Гиалуронидазную акт-ть опред-ют ,прибавляя к 0.5 мл бульонной культуры стаф-ка 0.5 мл гиалуроновой к-ты с пупочного канатика . смесь инкубируют 30 мин при 37 С и 10мин при 4С. В прбирку добавляют 4 кап. 15% уксусной к-ты , встряхивая и через 5 мин делают учет рез-ов. Отсутствие сгустка- наличие гиалуронидазы, наличие сгустка- ее отсутствие . Для изготовления к-ты свежую пуповину новорожденных измельчают и заливают водой. Смесь выдерживают 24ч в холодильнике , затем нагревают и кипятят до свертывания кусочков пуповины. Полученный гиалуронт фильтруют через ватно-марлевый фильтр и проверяют на юбраз-ие сгустка
12. Мембраноповреждающие токсины , разновидности , мех-м действия
Мембраноповреждающие токсины- альфа,бета,гамма,дельта. Ранеее описывали как гемолизины, некротоксины, лейкоцидины, летальные токсины, т.е. по хар-ру действия: гемолиз эр-ов,некроз при в\к введении кролику, разрушение лейк-в, смерть кролика при в\в введении. Такой эффект вызывает один и тот же фактор-мнмбраноповреждающийтоксин . ОН обладает цитолитическим действием, по отношению к различным клеткам. Мол-лы токсина связ-ся с неизвестными пока рецепторами мембраны клетки-мишени или адсорбируются липидами, затем форм-ют 7 мол-л грибовидный гептамер, состоящий из 3 доменов. Домены ,формирующие шляпку и край, расположены на внешней поверхности мембран, а домен ножки служит трансмембранным каналом –порой. Через нее происходит вход и выход молекул и ионов , вкдущии к набуханию и гибели кл.,и осмотическому лизису эр-ов.

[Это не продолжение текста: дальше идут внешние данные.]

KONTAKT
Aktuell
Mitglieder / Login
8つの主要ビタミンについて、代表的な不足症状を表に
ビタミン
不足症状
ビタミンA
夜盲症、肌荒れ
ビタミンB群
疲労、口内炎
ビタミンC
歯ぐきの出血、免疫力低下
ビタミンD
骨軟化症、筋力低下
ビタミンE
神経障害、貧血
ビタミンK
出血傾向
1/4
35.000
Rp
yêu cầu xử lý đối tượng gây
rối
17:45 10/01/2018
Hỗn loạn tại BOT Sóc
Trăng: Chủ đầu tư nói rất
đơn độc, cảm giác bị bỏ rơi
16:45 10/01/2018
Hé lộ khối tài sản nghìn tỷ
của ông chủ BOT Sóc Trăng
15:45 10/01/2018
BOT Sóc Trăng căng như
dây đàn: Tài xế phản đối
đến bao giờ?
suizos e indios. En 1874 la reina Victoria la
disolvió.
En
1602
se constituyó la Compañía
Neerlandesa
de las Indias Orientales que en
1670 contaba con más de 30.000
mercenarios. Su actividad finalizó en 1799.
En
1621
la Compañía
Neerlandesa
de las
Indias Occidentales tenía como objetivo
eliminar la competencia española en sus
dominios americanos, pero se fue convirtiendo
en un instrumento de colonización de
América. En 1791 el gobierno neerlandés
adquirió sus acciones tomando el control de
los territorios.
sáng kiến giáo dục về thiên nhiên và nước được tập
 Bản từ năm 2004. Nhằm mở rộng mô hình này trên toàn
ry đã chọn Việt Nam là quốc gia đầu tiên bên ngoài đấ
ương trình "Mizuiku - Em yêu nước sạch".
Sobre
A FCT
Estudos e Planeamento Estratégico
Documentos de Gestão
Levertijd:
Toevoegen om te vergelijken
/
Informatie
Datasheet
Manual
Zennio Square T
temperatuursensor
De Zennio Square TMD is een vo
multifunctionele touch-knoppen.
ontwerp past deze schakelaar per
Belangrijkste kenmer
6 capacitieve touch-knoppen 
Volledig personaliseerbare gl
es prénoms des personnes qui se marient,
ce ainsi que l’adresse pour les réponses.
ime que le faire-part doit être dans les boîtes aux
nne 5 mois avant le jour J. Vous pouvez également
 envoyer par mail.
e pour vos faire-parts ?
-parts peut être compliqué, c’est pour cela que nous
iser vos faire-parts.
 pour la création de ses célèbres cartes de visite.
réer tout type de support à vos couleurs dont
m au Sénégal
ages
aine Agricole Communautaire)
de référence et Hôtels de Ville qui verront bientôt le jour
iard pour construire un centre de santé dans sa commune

13. СВ-ва стаф-х энтеотоксинов?
Энтеротоксины А, В, С1, С2, С3, D, Е. Они характеризуются антигенной специфичностью, термостабильностью, устойчивостью к действию формалина(не превращаются в анотоксины) и пищеварительных ферментов. Энтеротоксины –низкомолекулярные белки от 26 до 34 кД со св-ми суперантигенов.
14. Как у стаф-в определяют наличие плазмокоагулазы?
Плазмокоагулазу выявляют путем внесения выделенной культуры в пробирку с цитратной плазмы кролика. У кролика из сердца берут 8 мл крови, вносят в пробирку с 2 мл 5% лимонно-кислого натрия и ставят в холодильник. После полной осадки форменных элементов плазму отсасывают в стерильную пробирку. Она может храниться в холодильнике 8-10 дней. Перед использованием ее разводят 1:5 (1 мл плазмы и 4 мл изотонического раствора хлорида натрия) и разливают в аглютинацийни стерильные пробирки по 0,5 мл. Полную петлю культуры стафилококков эмульгируют в плазме и помещают в термостат на 3 часа, затем оставляют при комнатной температуре на 18-20 часов. Предварительный учет свертывания плазмы проводят через 3 ч, окончательный - на второй день. Очень удобно пользоваться стандартной сухой цитратной плазмы кролика. Перед употреблением в ампулу добавляют 1 мл изотонического раствора хлорида натрия и после полного растворения ее разводят 1:5. Плазма человека малопригодна для постановки реакции плазмокоагуляции, поскольку в ней могут быть консерванты, лекарственные вещества, антитела, которые могут подавлять образование плазмокоагулаза.